Rows from a data source
-- Begin --

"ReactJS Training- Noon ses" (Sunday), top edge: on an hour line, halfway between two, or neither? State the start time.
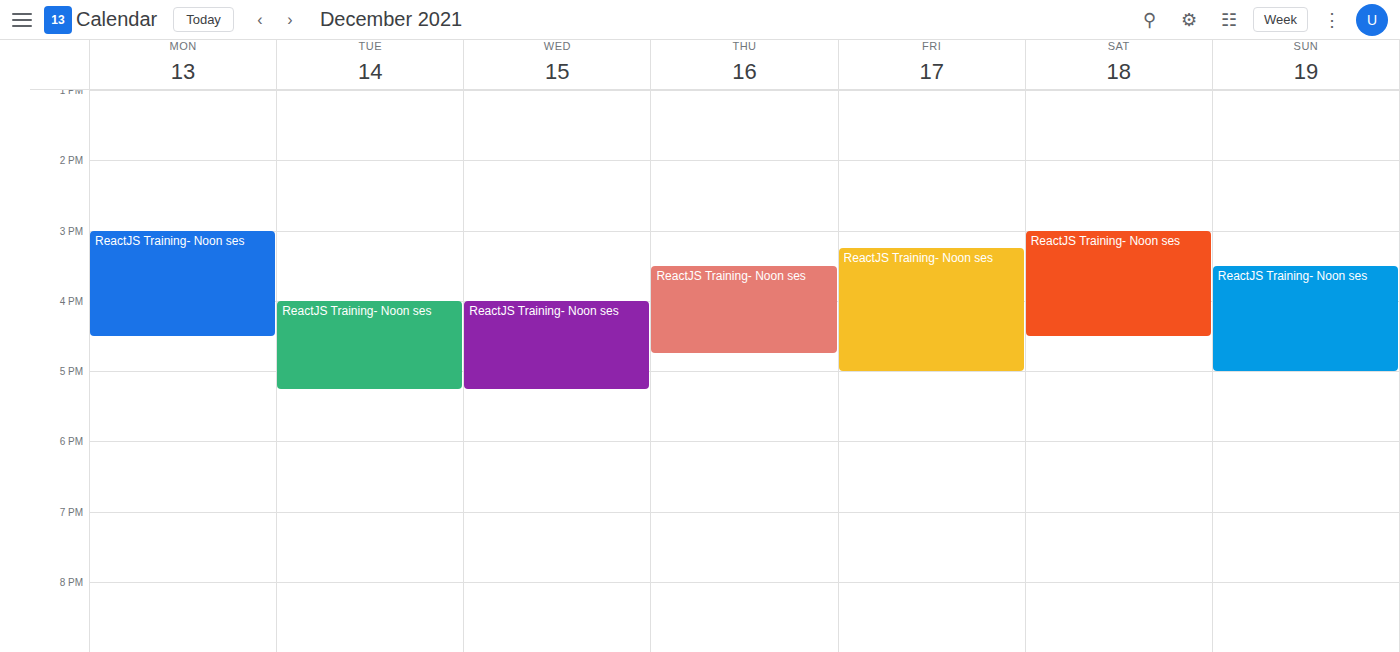
15:30 -- halfway between the 15:00 and 16:00 lines.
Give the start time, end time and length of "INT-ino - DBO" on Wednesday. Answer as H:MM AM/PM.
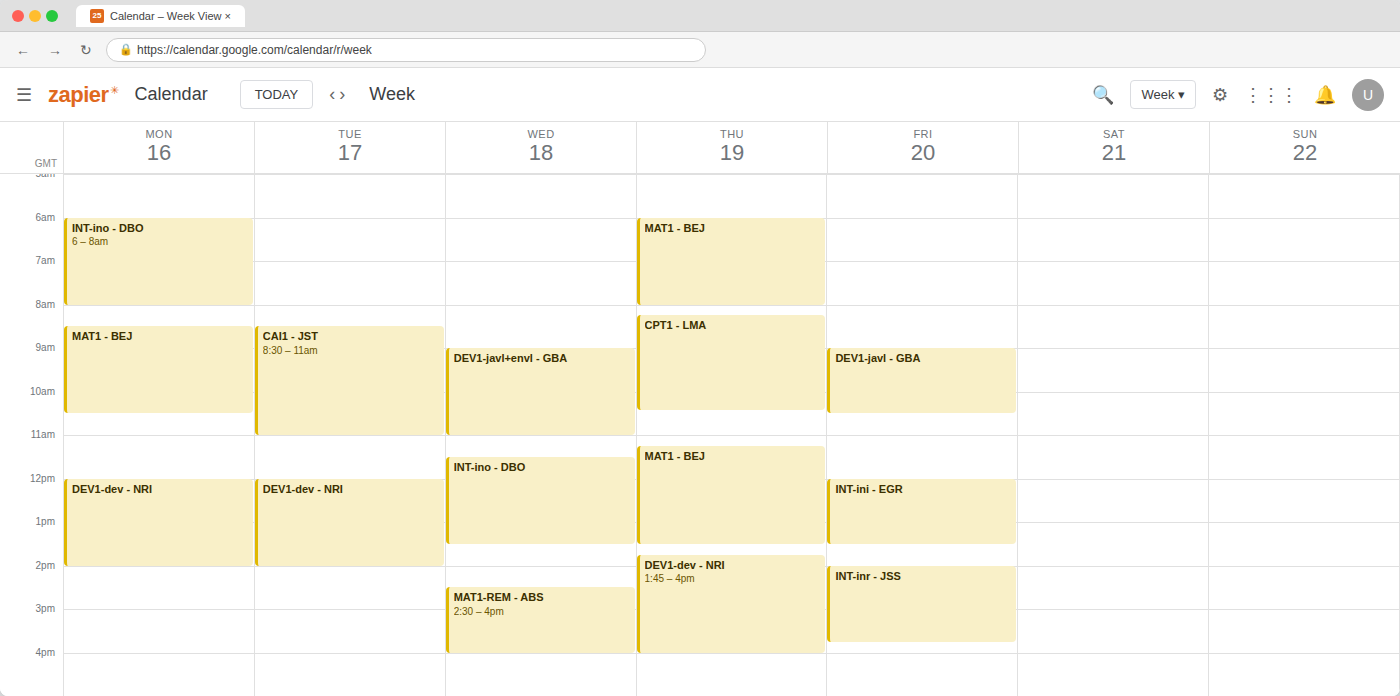
11:30 AM to 1:30 PM, 2 hours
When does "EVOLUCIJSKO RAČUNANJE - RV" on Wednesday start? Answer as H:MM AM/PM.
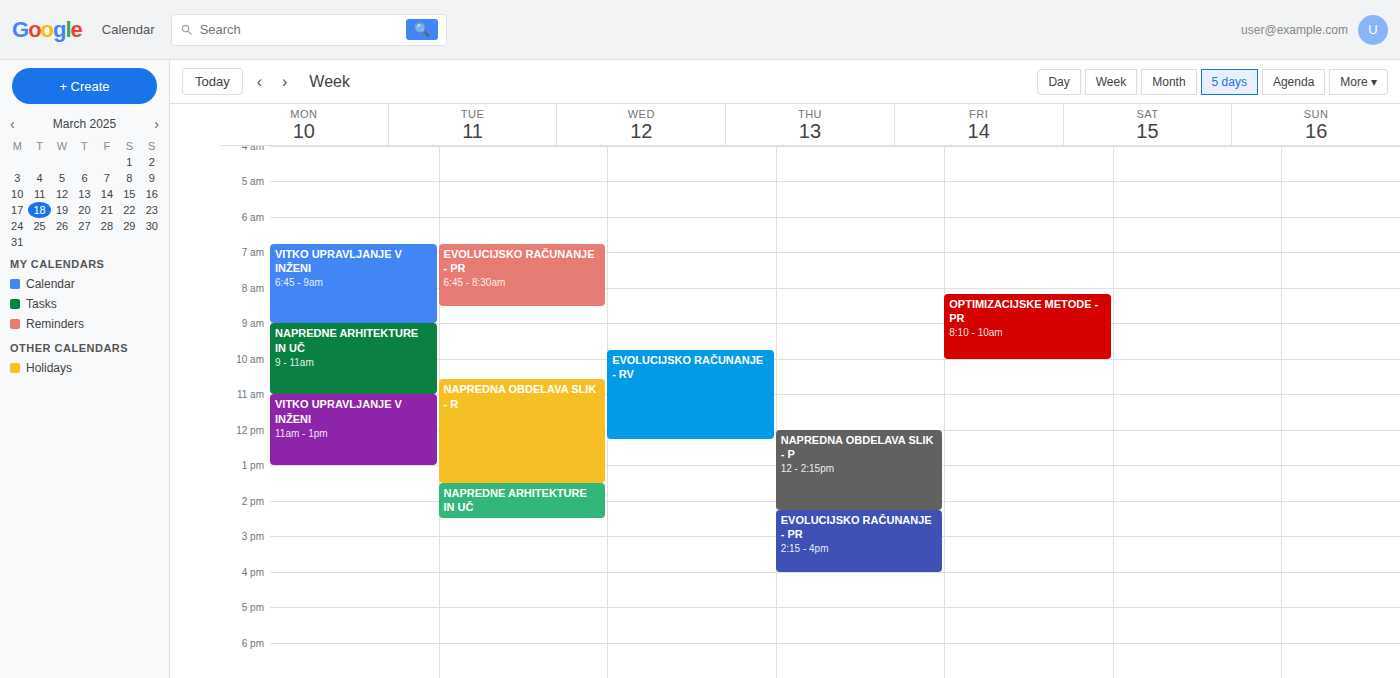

-- End --

Switch every "Wednesday" in the rows above to "Thursday", leaving all other text as it is, and omit the pictures from your answer.

"ReactJS Training- Noon ses" (Sunday), top edge: on an hour line, halfway between two, or neither? State the start time.
15:30 -- halfway between the 15:00 and 16:00 lines.
Give the start time, end time and length of "INT-ino - DBO" on Thursday. Answer as H:MM AM/PM.
11:30 AM to 1:30 PM, 2 hours
When does "EVOLUCIJSKO RAČUNANJE - RV" on Thursday start? Answer as H:MM AM/PM.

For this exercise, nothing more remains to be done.